A. L. : Pour que les entreprises appliquent la loi, il faudrait d'abord que l'Etat donne l'exemple, dans les entreprises publiques et les administrations. Dans l'entreprise, c'est la DRH qui doit mettre en oeuvre les processus qui vont permettre au salarié d'accéder à la formation. Cela nécessite d'y consacrer du temps. Le salarié se trouve dans la situation du consommateur dans un supermarché : il dispose potentiellement de tous les éléments pour connaître les composants des produits. Mais, sans la formation nécessaire sur la nature des ingrédients, il ne comprendra rien. De même, le salarié ne sait pas rechercher les informations qui lui sont nécessaires pour sa formation. C'est à l'entreprise d'instaurer les dispositifs pour l'informer. Notamment au moment de l'entretien professionnel, qui doit être conçu, préparé et mis en oeuvre comme un moment exceptionnel de dialogue.

La formation continue des adultes, Pierre Goguelin, PUF, 1994.

La formation permanente, Alain Meignant, éditions Liaisons, 2003.

Encyclopédie des pédagogies pour adultes, tomes 1 et 2, Dominique Chalvin, ESF, 1999.

parcours

Alain Labruffe mène une double carrière de professeur à l'université et de conseiller en formation. Docteur d'Etat en communication, il a été détaché par le CNRS auprès d'entreprises pour travailler sur l'amélioration des conditions de travail.
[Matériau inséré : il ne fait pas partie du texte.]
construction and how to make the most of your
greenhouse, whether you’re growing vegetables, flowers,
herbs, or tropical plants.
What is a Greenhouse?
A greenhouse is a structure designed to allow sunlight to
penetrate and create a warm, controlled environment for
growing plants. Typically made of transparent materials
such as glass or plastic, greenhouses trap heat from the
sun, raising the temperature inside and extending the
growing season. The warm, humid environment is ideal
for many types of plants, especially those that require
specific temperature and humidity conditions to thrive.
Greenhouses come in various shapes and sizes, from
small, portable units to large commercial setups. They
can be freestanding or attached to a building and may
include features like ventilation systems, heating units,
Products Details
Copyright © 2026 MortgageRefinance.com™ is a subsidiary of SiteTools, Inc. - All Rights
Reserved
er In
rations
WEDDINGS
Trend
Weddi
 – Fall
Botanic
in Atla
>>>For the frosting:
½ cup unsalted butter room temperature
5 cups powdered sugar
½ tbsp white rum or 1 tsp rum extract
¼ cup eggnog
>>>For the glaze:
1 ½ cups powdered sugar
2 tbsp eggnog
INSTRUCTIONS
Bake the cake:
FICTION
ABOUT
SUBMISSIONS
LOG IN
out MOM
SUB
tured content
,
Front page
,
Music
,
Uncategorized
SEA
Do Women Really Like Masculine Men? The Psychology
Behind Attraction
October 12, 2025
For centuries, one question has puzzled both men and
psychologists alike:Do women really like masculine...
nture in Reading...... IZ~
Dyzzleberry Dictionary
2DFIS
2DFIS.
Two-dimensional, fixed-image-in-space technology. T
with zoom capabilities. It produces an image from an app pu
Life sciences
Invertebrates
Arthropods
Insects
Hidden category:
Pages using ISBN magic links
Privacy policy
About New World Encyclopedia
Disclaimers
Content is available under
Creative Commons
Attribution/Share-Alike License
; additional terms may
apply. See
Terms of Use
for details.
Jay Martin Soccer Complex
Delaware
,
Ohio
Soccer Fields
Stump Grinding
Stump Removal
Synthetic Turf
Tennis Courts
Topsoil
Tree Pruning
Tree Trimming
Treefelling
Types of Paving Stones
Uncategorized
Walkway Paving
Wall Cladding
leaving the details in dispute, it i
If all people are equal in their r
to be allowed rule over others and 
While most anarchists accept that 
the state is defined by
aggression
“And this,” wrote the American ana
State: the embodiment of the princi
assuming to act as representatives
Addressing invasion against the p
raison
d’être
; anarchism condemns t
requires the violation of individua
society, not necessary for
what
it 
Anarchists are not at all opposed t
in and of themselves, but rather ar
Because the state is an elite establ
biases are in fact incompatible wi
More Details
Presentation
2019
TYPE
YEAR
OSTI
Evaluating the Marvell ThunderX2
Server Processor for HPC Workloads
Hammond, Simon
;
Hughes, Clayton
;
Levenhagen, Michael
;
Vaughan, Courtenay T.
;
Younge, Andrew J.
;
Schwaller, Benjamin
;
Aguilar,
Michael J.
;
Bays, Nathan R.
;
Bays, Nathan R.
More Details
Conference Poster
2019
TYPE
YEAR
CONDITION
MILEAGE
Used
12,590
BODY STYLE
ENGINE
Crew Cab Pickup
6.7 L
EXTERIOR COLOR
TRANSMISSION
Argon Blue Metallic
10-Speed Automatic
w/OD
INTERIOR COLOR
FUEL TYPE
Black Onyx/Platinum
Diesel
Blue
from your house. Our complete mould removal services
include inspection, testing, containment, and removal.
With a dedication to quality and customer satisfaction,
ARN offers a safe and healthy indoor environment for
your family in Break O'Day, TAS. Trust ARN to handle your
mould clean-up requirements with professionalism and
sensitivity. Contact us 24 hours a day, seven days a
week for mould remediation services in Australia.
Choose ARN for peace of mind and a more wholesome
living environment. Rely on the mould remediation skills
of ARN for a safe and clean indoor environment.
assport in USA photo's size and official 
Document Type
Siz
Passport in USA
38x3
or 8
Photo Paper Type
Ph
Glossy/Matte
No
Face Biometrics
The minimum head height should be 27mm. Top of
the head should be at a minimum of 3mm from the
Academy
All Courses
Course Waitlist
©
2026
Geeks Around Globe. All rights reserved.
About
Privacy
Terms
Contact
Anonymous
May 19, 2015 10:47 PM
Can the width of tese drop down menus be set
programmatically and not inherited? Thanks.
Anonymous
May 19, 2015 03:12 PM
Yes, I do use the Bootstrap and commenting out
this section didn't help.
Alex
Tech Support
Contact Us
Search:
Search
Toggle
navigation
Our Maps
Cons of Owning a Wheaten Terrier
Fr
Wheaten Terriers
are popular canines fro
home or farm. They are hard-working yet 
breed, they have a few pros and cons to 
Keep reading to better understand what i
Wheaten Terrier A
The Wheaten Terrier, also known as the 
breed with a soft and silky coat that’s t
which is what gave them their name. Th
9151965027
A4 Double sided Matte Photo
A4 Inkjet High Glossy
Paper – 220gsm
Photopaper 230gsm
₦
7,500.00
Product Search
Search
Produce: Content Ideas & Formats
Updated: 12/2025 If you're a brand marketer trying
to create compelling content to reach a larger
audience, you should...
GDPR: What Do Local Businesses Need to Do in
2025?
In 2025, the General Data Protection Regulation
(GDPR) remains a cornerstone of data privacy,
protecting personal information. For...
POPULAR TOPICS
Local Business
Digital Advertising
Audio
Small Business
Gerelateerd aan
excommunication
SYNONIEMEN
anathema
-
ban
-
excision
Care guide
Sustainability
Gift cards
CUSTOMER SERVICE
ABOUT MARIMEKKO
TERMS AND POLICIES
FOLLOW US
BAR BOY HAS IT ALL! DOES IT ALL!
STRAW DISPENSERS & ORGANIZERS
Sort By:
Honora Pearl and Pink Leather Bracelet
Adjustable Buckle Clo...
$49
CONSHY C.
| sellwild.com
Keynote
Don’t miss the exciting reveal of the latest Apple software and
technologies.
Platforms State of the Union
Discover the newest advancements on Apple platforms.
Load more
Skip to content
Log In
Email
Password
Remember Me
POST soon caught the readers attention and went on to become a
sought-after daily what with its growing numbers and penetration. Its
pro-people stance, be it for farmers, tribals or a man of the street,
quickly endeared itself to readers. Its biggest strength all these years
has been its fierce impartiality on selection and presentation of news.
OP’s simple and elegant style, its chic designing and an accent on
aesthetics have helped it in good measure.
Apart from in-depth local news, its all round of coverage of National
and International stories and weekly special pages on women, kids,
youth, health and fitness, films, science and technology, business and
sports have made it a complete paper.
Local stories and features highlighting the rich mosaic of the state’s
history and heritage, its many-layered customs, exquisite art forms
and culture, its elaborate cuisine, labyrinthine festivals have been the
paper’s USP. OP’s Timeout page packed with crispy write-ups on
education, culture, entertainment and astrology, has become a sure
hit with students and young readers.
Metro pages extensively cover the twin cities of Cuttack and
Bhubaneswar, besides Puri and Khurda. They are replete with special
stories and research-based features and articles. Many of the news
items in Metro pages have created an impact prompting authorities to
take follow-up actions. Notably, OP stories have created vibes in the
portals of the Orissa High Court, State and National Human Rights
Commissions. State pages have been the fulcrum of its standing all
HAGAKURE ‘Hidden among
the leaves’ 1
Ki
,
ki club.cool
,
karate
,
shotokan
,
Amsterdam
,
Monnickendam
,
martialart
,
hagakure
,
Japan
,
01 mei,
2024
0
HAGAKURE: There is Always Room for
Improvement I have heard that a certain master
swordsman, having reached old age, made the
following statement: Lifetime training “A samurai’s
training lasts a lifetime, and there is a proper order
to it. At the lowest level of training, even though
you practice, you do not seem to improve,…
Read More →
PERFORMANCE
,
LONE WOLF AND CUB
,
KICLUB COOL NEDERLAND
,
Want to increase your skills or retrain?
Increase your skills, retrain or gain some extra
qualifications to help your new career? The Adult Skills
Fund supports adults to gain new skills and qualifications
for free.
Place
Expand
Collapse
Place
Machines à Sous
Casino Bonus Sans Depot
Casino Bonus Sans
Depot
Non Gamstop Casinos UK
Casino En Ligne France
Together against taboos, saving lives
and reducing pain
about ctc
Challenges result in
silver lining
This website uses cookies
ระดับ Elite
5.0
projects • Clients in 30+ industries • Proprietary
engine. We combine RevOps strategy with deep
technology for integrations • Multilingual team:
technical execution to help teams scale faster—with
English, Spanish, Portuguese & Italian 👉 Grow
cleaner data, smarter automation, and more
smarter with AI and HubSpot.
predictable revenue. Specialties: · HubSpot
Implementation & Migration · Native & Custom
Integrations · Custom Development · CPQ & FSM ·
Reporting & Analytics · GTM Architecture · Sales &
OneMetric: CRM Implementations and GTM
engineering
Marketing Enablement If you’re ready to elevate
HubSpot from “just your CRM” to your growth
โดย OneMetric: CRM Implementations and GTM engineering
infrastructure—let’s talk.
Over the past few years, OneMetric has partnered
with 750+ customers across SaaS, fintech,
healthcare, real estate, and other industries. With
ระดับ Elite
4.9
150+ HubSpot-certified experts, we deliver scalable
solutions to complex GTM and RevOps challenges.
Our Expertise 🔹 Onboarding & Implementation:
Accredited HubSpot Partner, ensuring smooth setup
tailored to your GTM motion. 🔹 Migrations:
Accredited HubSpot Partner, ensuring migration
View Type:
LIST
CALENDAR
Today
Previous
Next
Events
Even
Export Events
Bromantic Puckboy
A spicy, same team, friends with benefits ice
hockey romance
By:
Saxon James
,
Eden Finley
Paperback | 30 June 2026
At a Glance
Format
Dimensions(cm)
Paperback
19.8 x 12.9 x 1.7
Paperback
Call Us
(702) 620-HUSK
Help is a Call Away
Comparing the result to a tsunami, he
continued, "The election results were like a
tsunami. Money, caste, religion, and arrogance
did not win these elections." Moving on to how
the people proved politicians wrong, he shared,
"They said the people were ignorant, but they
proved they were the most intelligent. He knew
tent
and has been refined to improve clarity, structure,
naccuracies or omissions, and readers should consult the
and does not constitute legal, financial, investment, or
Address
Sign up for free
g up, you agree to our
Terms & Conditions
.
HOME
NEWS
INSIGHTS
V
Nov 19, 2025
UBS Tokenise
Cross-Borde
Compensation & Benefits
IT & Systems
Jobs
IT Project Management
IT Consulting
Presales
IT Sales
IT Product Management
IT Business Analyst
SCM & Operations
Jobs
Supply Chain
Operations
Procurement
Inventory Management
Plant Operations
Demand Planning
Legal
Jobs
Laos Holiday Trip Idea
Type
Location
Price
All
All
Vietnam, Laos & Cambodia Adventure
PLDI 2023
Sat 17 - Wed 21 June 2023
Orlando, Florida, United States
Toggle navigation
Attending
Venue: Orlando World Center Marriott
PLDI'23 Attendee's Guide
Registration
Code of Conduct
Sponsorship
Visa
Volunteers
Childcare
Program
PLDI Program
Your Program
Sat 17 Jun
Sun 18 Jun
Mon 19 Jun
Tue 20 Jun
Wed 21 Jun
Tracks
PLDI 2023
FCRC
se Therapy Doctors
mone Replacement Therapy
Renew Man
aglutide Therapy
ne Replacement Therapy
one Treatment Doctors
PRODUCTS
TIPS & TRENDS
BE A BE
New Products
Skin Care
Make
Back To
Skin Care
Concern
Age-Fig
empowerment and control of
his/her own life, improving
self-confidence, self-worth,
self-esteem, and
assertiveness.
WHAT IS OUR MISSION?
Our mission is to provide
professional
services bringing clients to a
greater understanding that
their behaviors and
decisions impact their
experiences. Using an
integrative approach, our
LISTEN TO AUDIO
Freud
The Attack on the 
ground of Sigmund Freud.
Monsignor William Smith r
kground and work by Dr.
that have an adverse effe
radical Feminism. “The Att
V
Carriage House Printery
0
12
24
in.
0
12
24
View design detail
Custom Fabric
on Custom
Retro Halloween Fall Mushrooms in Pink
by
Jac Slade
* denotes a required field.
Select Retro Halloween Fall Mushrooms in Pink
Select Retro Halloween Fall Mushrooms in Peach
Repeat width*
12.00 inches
Recruteur pour Elf pendant vingt-cinq ans, il a développé différentes méthodologies de GRH fondées sur la communication positive, méthode de communication interpersonnelle mise au point il y a une quinzaine d'années.

Gérant d'un organisme de formation et de conseil en GRH, il est l'auteur de nombreux ouvrages, dont L'entretien professionnel (éd. Afnor, 2006), Le guide du nouveau formateur, coécrit avec Emmanuel Carré (Afnor), et La communication positive. Objectif santé (éd. LEH), tous deux à paraître en juin 2006.